札幌地方裁判所 平成16年(ワ)155号 判決 2005年8月18日
主文
1 被告は、原告に対し、15万円及びこれに対する平成16年2月6日から支払済みまで年5分の割合による金員を支払え。
2 原告のその余の請求を棄却する。
3 訴訟費用は、これを5分し、その1を被告の負担とし、その余を原告の負担とする。
4 この判決は、第1項に限り、仮に執行することができる。ただし、被告が10万円の担保を供するときは、その仮執行を免れることができる。
事実及び理由
第1請求
被告は、原告に対し、70万円及びこれに対する平成16年2月6日から支払済みまで年5分の割合による金員を支払え。

---+---

> **問題と課題**
A: 判決文のうち「札幌地方裁判所 平成16年(ワ)155号 判決」から「仮執行を免れることができる。」までのすべてを、一字も変えずに引用してください。
B: 判決文の最後の文に続けて、その先を書き継いでください。
次に示す記録は、ここでは一切用いません。

[保存済みデータ記録]
---+---

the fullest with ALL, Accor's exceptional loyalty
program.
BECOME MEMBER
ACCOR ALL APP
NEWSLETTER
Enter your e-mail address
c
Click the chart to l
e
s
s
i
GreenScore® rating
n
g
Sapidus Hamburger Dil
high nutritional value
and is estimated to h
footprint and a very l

---+---

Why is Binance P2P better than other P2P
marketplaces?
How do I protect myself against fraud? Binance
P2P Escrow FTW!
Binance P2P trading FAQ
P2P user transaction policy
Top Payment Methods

---+---

> **示された解答**
A:
札幌地方裁判所 平成16年(ワ)155号 判決 2005年8月18日
主文
1 被告は、原告に対し、15万円及びこれに対する平成16年2月6日から支払済みまで年5分の割合による金員を支払え。
2 原告のその余の請求を棄却する。
3 訴訟費用は、これを5分し、その1を被告の負担とし、その余を原告の負担とする。
4 この判決は、第1項に限り、仮に執行することができる。ただし、被告が10万円の担保を供するときは、その仮執行を免れることができる。

B:
第2事案の概要
本件は、北海道警察旭川方面旭川中央警察署(以下「旭川中央署」という。)の捜査用報償費に係る平成9年9月12日付け支払精算書(以下「本件支払精算書」という。)中に、旭川中央署の捜査員が、原告から窃盗に関する捜査情報の提供を受け、同人に対し謝礼として現金1万円を支払った等の虚偽の記載があり、それにより、原告の氏名権が侵害され、精神的損害等を被ったとして、原告が、被告に対し、国家賠償法1条1項に基づき、慰謝料及び弁護士費用の損害並びにこれらに対する訴状送達の日の翌日である平成16年2月6日から支払済みまで民法所定の年5分の割合による遅延損害金の支払を求めたものである。
1 争いのない事実等(証拠により認定した事実は括弧内に掲記した。)
(1) 当事者等
被告は旭川中央署を設置する普通地方公共団体であり、Aは、平成9年9月当時、旭川中央署の警部補であり、同署の刑事第1課盗犯第3係長として勤務していたものである。
(2) 捜査用報償費の概要
北海道財務規則(昭和45年北海道規則第30号)、北海道警察財務会計事務取扱規程(昭和40年3月29日北海道警察本部訓令甲第6号)及び平成15年度版捜査用報償費経理の手引き(乙3)によれば、捜査用報償費の性格、使途及び平成9年9月当時の警察署内における正規の執行手続は次のとおりである(甲3)。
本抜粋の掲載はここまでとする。